[Collection entries]

□ □ □ □

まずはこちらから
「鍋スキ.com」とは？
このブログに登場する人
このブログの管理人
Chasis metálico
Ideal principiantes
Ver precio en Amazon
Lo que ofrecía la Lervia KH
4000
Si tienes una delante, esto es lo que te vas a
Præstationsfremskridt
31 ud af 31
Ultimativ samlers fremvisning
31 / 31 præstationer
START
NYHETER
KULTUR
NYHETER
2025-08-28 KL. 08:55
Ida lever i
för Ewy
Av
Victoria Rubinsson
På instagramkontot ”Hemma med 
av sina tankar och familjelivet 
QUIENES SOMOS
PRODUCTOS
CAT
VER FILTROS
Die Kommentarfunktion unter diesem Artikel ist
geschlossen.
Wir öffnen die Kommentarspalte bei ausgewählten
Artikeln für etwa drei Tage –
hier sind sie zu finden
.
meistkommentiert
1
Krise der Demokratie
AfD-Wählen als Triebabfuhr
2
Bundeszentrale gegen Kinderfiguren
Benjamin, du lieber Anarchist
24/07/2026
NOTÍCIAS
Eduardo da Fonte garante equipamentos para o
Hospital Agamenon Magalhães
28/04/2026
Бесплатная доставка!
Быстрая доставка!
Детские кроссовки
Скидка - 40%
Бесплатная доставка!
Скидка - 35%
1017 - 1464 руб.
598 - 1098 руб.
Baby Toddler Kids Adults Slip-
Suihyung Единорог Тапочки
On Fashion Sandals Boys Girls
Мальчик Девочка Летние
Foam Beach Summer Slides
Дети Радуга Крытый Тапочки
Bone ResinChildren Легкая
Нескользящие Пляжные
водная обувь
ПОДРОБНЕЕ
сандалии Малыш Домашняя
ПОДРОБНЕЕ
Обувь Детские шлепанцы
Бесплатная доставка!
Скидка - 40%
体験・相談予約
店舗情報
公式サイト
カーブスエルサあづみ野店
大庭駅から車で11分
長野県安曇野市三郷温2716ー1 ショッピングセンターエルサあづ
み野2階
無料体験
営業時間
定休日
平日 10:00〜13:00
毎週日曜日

□ □ □ □

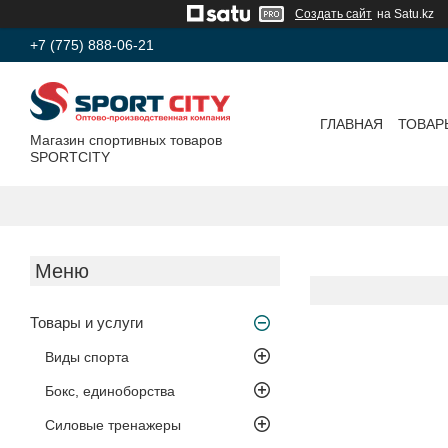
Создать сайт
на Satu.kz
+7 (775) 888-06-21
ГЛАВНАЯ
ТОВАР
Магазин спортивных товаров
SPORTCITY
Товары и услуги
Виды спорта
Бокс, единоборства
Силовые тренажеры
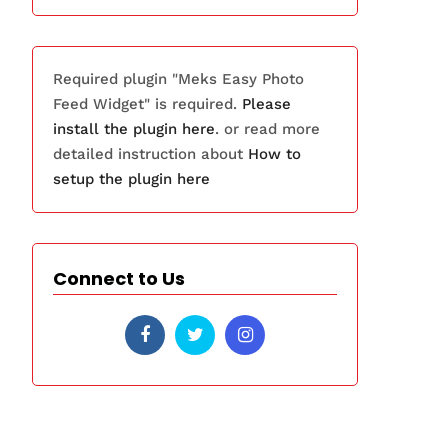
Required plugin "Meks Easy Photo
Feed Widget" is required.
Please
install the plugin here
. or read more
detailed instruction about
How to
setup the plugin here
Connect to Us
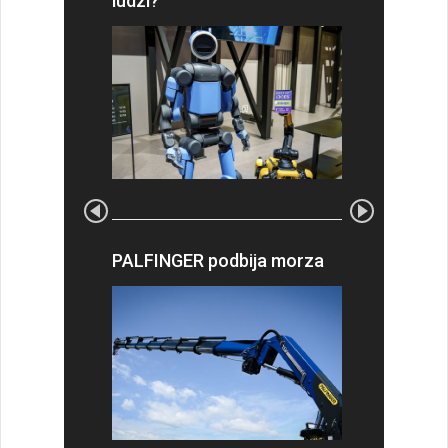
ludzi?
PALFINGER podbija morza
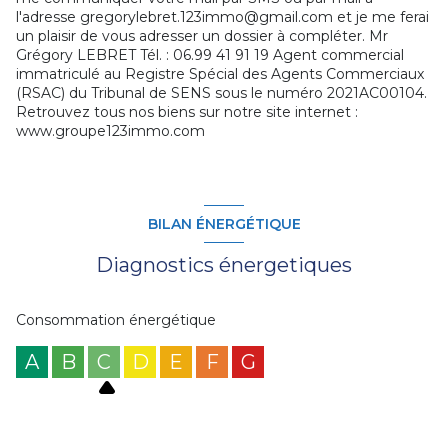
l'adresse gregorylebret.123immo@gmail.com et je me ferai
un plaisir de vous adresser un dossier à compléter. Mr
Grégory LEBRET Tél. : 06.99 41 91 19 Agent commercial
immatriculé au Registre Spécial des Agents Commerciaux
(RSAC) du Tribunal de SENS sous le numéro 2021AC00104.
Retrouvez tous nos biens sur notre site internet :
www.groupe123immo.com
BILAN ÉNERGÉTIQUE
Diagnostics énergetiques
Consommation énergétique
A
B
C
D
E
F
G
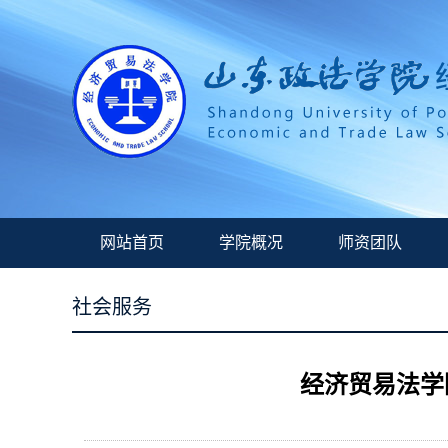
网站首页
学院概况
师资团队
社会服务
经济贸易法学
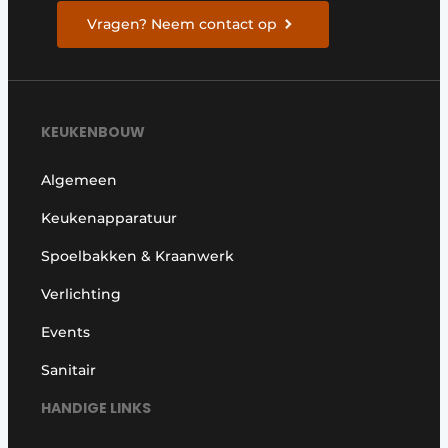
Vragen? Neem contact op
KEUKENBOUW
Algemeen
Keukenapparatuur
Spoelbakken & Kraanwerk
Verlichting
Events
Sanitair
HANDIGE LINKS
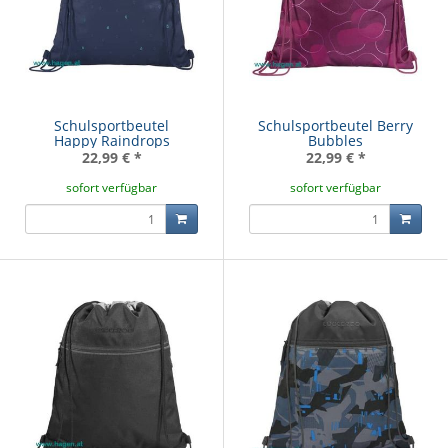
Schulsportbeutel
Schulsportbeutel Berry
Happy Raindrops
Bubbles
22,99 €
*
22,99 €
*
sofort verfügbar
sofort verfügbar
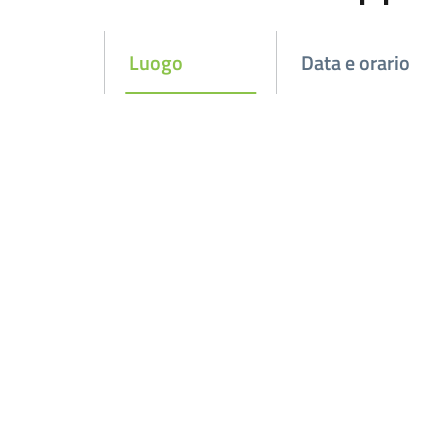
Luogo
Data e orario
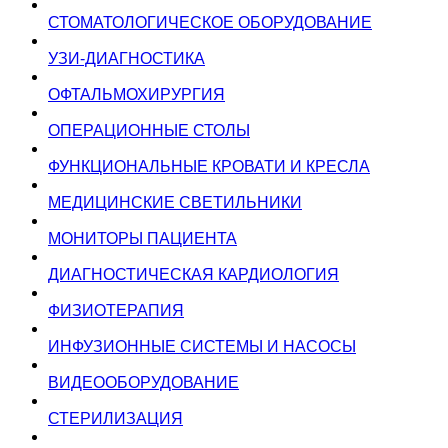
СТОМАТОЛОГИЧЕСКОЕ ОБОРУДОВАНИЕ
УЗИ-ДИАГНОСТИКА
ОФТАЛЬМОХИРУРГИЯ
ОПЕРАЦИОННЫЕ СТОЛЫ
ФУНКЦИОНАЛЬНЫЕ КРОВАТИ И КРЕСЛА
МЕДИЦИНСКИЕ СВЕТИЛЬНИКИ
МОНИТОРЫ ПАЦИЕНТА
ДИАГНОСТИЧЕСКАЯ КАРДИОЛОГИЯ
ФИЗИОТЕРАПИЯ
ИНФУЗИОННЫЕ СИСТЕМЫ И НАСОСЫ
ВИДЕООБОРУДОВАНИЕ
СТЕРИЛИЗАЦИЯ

□ □ □ □

What to work on: Set down word for word the lines above from the one with "BILAN ÉNERGÉTIQUE" up to and including the one with "СТЕРИЛИЗАЦИЯ". Omit every picture.

Solved exercise:
BILAN ÉNERGÉTIQUE
Diagnostics énergetiques
Consommation énergétique
A
B
C
D
E
F
G
网站首页
学院概况
师资团队
社会服务
经济贸易法学
Vragen? Neem contact op
KEUKENBOUW
Algemeen
Keukenapparatuur
Spoelbakken & Kraanwerk
Verlichting
Events
Sanitair
HANDIGE LINKS
Schulsportbeutel
Schulsportbeutel Berry
Happy Raindrops
Bubbles
22,99 €
*
22,99 €
*
sofort verfügbar
sofort verfügbar
Luogo
Data e orario
СТОМАТОЛОГИЧЕСКОЕ ОБОРУДОВАНИЕ
УЗИ-ДИАГНОСТИКА
ОФТАЛЬМОХИРУРГИЯ
ОПЕРАЦИОННЫЕ СТОЛЫ
ФУНКЦИОНАЛЬНЫЕ КРОВАТИ И КРЕСЛА
МЕДИЦИНСКИЕ СВЕТИЛЬНИКИ
МОНИТОРЫ ПАЦИЕНТА
ДИАГНОСТИЧЕСКАЯ КАРДИОЛОГИЯ
ФИЗИОТЕРАПИЯ
ИНФУЗИОННЫЕ СИСТЕМЫ И НАСОСЫ
ВИДЕООБОРУДОВАНИЕ
СТЕРИЛИЗАЦИЯ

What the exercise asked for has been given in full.